- **To-do item**
For this exercise, repeat the listing below from its first line through the line containing "за прекратяване на", exactly as written.

- **The records**

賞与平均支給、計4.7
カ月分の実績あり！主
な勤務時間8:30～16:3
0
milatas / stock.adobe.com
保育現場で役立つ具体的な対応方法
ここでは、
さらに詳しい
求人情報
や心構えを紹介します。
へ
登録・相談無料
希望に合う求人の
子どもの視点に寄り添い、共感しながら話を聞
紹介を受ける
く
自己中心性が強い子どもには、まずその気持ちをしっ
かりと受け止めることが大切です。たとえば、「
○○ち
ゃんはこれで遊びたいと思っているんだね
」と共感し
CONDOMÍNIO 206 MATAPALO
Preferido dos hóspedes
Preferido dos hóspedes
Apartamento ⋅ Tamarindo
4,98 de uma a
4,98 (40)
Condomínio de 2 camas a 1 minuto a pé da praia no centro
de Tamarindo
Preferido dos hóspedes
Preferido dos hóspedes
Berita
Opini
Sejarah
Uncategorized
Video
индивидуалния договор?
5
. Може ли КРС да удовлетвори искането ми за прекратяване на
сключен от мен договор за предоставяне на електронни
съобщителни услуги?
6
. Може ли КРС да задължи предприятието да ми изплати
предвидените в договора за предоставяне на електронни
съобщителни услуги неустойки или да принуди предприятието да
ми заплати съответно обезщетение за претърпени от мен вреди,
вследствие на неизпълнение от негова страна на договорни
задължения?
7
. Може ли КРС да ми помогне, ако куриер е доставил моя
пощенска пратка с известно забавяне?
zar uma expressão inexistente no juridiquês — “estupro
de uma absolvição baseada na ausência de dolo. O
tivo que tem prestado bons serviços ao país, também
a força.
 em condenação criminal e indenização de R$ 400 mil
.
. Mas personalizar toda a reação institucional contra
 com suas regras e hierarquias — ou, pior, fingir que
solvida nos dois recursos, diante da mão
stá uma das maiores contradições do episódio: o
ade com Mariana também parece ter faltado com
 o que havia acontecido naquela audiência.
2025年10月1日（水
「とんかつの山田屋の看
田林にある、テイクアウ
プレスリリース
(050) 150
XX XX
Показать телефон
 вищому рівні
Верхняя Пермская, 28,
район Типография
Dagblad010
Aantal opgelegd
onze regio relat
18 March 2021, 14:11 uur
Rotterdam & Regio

- **Exercise solution**
賞与平均支給、計4.7
カ月分の実績あり！主
な勤務時間8:30～16:3
0
milatas / stock.adobe.com
保育現場で役立つ具体的な対応方法
ここでは、
さらに詳しい
求人情報
や心構えを紹介します。
へ
登録・相談無料
希望に合う求人の
子どもの視点に寄り添い、共感しながら話を聞
紹介を受ける
く
自己中心性が強い子どもには、まずその気持ちをしっ
かりと受け止めることが大切です。たとえば、「
○○ち
ゃんはこれで遊びたいと思っているんだね
」と共感し
CONDOMÍNIO 206 MATAPALO
Preferido dos hóspedes
Preferido dos hóspedes
Apartamento ⋅ Tamarindo
4,98 de uma a
4,98 (40)
Condomínio de 2 camas a 1 minuto a pé da praia no centro
de Tamarindo
Preferido dos hóspedes
Preferido dos hóspedes
Berita
Opini
Sejarah
Uncategorized
Video
индивидуалния договор?
5
. Може ли КРС да удовлетвори искането ми за прекратяване на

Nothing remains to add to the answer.